🤖 AI Summary
In wireless edge computing networks, large language model (LLM) inference faces a fundamental trade-off between output quality and latency: offloading simple queries incurs high communication latency, while local lightweight models lack capability for complex tasks. To address this, we propose a dynamic inference routing framework that jointly orchestrates on-device lightweight models and edge-resident powerful LLMs. Our method introduces a novel dual-cost model—designed for both single-turn and multi-turn dialogues—that jointly accounts for semantic complexity (predicted by BERT), communication overhead, KV cache management, and context-aware response quality assessment. This enables fine-grained, adaptive routing decisions per inference step. Evaluated on MMLU, GSM8K, and MT-Bench-101, our framework achieves 5–15% average latency reduction and 10–20% fewer LLM invocations compared to state-of-the-art baselines, while maintaining high-quality outputs and low-latency responsiveness.
📝 Abstract
The integration of wireless communications and Large Language Models (LLMs) is poised to unlock ubiquitous intelligent services, yet deploying them in wireless edge-device collaborative environments presents a critical trade-off between inference quality and end-to-end latency.
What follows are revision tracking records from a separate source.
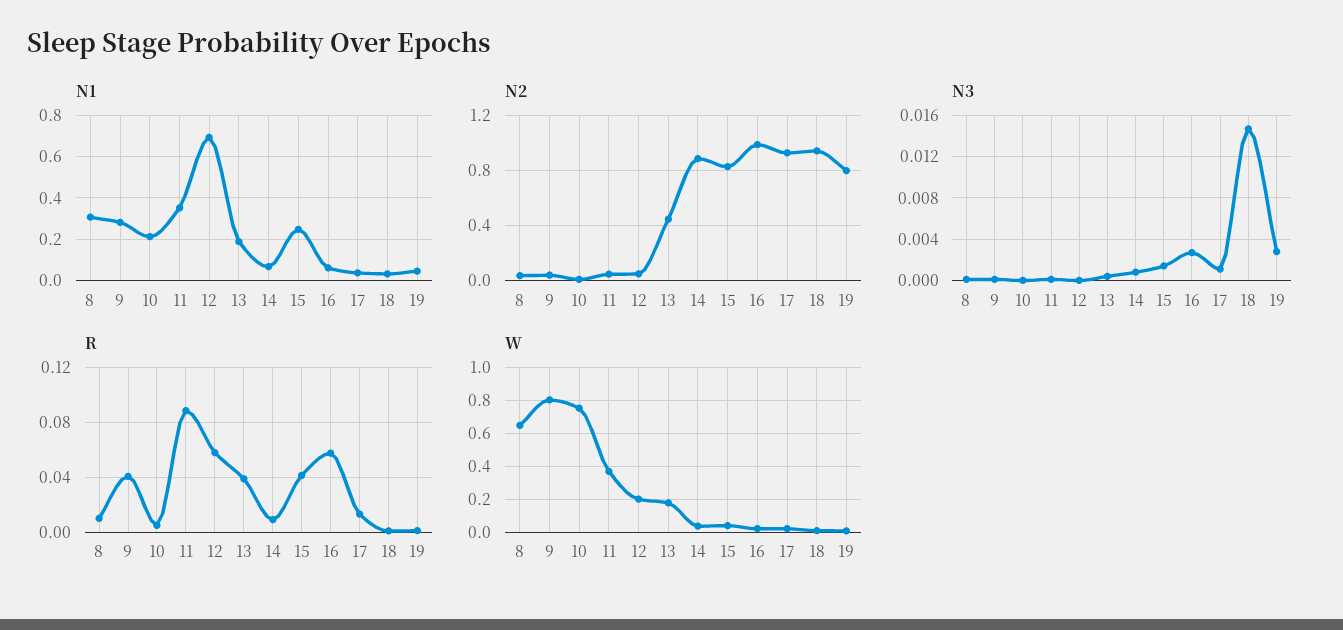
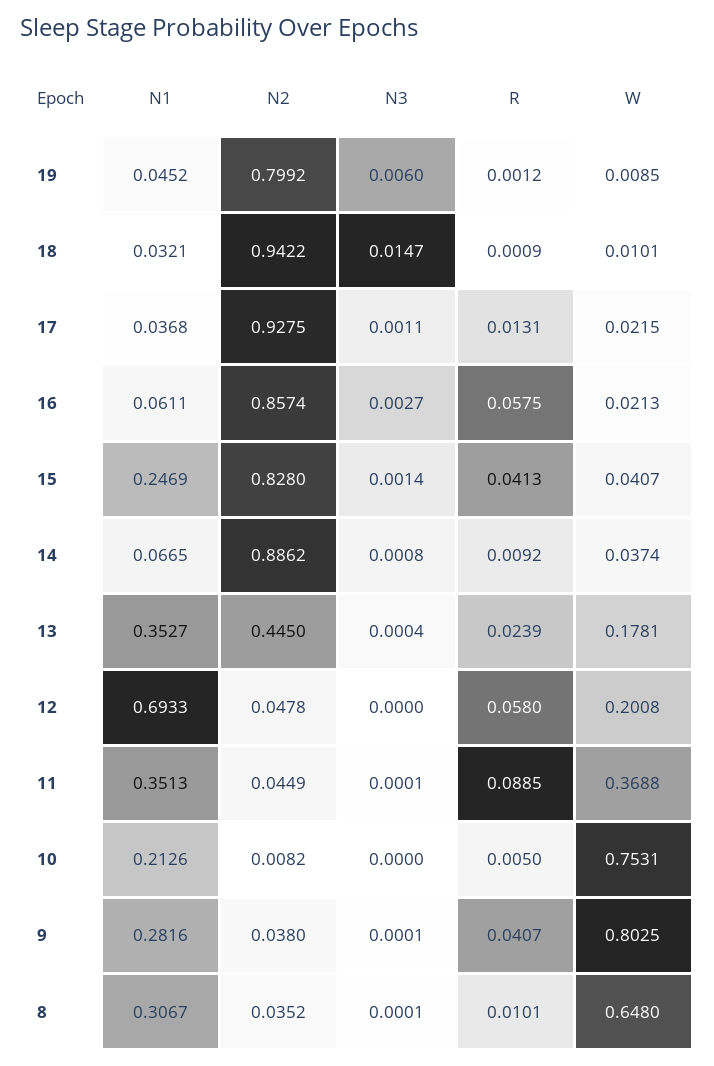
  {
    "N1": {
      "8": 0.3067,
      "9": 0.2816,
      "10": 0.2126,
      "11": 0.3513,
      "12": 0.6933,
-     "13": 0.2,
+     "13": 0.3527,
      "14": 0.0665,
      "15": 0.2469,
      "16": 0.0611,
      "17": 0.0368,
      "18": 0.0321,
      "19": 0.0452
    },
    "N2": {
      "8": 0.0352,
      "9": 0.038,
      "10": 0.0082,
      "11": 0.0449,
      "12": 0.0478,
      "13": 0.445,
      "14": 0.8862,
      "15": 0.828,
-     "16": 1,
+     "16": 0.8574,
      "17": 0.9275,
      "18": 0.9422,
      "19": 0.7992
    },
    "N3": {
      "8": 0.0001,
      "9": 0.0001,
      "10": 0,
      "11": 0.0001,
      "12": 0,
      "13": 0.0004,
      "14": 0.0008,
      "15": 0.0014,
      "16": 0.0027,
      "17": 0.0011,
      "18": 0.0147,
-     "19": 0.003
+     "19": 0.006
    },
    "R": {
      "8": 0.0101,
      "9": 0.0407,
      "10": 0.005,
      "11": 0.0885,
      "12": 0.058,
-     "13": 0.04,
+     "13": 0.0239,
      "14": 0.0092,
      "15": 0.0413,
      "16": 0.0575,
      "17": 0.0131,
      "18": 0.0009,
      "19": 0.0012
    },
    "W": {
      "8": 0.648,
      "9": 0.8025,
      "10": 0.7531,
      "11": 0.3688,
      "12": 0.2008,
      "13": 0.1781,
      "14": 0.0374,
      "15": 0.0407,
      "16": 0.0213,
      "17": 0.0215,
      "18": 0.0101,
      "19": 0.0085
    }
  }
A fundamental mismatch exists between task complexity and resource allocation: offloading simple queries invites prohibitive latency, while on-device models lack the capacity for demanding computations. To address this challenge, we propose a dynamic, quality-latency aware routing framework that orchestrates inference between a lightweight model on the mobile device and a powerful model on the edge server. Our framework employs two distinct cost models: for single-turn queries, it fuses a BERT-predicted semantic score with communication and computation overheads; for multi-turn dialogues, it further quantifies context-aware costs arising from model switching and KV-cache management. While maintaining full inference quality, extensive experiments demonstrate that our framework cuts average response latency by 5-15% and reduces large model invocations by 10-20% against competitive baselines on MMLU, GSM8K, and MT-Bench-101 benchmarks.